Transcribed page contents
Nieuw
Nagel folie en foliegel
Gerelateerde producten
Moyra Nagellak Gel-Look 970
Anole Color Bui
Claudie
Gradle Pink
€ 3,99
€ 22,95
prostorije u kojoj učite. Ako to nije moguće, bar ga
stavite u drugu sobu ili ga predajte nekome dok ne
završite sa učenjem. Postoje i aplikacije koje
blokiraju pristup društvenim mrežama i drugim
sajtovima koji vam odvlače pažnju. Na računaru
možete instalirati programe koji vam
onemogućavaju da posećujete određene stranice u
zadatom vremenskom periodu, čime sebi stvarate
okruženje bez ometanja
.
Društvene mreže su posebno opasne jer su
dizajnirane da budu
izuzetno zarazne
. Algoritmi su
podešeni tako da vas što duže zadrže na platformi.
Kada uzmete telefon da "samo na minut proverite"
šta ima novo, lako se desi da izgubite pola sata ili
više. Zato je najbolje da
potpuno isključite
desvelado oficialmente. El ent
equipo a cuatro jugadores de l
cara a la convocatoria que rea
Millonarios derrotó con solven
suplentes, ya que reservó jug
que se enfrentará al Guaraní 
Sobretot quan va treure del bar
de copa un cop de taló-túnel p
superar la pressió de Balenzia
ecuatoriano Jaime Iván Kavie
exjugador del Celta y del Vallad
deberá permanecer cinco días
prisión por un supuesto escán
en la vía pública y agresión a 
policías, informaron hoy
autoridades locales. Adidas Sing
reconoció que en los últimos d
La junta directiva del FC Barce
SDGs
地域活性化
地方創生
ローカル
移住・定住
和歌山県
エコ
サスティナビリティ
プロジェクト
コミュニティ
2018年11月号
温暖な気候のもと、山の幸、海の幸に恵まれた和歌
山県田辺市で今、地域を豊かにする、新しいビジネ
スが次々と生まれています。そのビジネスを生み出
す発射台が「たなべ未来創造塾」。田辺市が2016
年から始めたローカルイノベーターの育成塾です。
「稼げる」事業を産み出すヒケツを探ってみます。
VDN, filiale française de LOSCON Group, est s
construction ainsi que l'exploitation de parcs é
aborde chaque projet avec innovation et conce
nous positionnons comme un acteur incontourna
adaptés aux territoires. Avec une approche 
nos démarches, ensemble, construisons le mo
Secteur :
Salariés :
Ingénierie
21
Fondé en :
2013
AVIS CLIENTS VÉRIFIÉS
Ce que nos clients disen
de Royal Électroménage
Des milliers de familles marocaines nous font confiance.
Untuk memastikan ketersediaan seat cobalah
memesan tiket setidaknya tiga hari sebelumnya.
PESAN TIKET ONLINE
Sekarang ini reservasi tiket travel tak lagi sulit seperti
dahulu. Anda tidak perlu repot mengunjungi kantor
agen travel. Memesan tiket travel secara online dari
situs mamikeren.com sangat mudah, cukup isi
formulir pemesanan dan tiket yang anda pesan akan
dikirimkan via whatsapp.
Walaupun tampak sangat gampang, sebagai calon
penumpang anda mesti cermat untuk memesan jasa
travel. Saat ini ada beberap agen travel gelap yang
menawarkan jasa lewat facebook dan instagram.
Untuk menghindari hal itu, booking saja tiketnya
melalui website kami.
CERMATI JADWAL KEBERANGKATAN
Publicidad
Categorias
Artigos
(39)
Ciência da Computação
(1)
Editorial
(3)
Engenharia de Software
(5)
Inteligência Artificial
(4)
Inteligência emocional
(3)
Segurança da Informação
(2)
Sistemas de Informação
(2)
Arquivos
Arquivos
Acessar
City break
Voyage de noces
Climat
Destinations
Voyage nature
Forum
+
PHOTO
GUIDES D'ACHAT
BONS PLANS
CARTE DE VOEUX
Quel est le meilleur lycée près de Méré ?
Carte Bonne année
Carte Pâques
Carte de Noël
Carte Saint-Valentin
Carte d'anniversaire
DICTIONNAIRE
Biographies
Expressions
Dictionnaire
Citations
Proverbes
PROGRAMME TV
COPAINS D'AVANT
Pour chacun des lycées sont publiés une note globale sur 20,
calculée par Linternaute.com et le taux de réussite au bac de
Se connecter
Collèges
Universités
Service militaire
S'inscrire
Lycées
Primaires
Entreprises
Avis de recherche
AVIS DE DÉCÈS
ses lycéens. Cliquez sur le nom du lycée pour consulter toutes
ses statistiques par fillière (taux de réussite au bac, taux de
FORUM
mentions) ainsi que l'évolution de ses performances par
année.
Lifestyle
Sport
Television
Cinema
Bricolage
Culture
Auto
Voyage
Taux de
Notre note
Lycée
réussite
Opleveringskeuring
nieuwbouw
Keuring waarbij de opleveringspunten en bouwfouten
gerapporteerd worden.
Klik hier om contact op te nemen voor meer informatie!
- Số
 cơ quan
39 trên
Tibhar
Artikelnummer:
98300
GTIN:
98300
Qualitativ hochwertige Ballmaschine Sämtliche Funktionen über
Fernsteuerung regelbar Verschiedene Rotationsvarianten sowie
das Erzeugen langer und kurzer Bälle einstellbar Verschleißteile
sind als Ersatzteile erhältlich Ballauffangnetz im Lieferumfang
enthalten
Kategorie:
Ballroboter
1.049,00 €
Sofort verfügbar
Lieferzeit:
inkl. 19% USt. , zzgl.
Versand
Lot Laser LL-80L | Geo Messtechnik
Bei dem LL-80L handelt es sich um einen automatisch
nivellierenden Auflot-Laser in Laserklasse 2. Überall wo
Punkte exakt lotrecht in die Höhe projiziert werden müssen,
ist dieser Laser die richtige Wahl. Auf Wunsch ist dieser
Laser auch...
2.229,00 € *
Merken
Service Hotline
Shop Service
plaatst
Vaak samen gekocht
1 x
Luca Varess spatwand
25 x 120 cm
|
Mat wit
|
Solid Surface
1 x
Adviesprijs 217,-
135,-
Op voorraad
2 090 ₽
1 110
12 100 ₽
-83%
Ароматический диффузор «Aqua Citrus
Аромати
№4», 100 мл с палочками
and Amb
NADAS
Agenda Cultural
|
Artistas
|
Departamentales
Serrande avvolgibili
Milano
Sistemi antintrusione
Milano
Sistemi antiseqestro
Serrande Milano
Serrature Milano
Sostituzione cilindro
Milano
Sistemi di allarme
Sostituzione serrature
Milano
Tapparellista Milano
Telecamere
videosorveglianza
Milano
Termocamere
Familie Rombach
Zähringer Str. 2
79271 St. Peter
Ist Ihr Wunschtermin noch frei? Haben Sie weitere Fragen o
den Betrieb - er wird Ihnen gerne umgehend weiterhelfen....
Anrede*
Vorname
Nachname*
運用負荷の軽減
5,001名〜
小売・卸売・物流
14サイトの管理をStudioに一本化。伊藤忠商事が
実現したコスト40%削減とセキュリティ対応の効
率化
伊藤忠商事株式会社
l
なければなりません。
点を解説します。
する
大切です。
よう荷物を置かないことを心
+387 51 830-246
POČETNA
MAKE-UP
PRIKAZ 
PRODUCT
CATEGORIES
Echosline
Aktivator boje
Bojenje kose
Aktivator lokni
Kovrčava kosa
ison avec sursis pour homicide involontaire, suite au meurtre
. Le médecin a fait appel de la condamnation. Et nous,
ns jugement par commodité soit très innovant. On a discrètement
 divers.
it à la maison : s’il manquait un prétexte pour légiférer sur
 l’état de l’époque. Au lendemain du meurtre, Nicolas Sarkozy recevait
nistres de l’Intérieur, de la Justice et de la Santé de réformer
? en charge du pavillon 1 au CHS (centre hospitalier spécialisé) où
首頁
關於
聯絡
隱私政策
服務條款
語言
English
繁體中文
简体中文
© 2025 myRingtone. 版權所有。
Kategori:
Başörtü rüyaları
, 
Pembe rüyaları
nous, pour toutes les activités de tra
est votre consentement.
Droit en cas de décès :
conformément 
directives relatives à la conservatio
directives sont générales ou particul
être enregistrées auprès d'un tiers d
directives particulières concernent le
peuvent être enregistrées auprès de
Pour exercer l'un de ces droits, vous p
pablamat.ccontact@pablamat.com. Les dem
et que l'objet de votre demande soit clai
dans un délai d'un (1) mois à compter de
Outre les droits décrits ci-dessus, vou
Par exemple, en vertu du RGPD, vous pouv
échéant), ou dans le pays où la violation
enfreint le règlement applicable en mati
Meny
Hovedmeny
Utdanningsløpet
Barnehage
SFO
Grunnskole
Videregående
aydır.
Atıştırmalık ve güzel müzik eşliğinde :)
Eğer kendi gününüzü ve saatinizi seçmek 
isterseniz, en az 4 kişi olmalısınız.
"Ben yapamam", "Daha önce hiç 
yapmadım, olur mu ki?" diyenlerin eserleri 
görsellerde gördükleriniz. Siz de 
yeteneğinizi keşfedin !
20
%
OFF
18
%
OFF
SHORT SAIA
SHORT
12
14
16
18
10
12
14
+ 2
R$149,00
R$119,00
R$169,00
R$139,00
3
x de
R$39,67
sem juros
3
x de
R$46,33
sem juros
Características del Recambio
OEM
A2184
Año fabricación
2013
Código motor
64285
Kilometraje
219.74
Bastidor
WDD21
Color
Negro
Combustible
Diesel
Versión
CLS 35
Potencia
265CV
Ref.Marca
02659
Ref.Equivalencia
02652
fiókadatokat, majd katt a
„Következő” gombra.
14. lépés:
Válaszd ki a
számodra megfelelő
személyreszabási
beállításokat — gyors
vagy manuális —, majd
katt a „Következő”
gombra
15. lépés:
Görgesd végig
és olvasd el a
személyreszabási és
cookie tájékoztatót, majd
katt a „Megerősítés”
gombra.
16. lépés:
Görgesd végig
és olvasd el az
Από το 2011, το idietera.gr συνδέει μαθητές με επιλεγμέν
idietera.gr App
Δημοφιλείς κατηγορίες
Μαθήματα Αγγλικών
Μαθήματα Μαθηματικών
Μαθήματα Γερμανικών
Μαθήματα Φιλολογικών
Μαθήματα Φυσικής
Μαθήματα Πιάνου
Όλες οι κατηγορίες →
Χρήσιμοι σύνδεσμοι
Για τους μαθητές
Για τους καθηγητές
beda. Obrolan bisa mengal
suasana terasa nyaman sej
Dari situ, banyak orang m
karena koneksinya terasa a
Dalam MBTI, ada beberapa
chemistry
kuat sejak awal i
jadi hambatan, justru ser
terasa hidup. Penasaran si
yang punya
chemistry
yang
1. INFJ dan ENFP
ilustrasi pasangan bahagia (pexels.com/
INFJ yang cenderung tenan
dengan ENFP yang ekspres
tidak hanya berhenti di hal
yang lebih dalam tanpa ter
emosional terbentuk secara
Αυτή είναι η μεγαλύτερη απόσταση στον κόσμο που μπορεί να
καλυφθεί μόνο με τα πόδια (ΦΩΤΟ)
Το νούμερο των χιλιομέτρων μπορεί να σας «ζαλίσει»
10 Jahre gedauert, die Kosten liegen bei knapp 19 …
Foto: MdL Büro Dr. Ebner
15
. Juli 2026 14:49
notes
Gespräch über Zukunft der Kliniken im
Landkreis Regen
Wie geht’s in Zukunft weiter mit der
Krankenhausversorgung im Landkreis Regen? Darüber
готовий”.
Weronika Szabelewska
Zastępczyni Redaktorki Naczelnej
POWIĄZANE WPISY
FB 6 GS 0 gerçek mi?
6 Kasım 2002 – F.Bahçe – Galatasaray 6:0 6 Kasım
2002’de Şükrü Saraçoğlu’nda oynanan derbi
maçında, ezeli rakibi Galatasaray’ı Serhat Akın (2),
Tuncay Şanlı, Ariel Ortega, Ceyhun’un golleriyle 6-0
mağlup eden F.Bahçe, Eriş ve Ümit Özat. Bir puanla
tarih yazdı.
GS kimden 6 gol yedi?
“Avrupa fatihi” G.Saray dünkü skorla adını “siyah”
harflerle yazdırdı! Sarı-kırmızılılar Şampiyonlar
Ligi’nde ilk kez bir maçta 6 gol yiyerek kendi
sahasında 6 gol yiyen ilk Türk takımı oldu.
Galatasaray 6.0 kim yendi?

## WORK REQUEST
Please copy the lines above word for word, beginning with the very first line and stopping after the one that contains "završite sa učenjem.".

## RESULT OF THE EXERCISE
Nieuw
Nagel folie en foliegel
Gerelateerde producten
Moyra Nagellak Gel-Look 970
Anole Color Bui
Claudie
Gradle Pink
€ 3,99
€ 22,95
prostorije u kojoj učite. Ako to nije moguće, bar ga
stavite u drugu sobu ili ga predajte nekome dok ne
završite sa učenjem. Postoje i aplikacije koje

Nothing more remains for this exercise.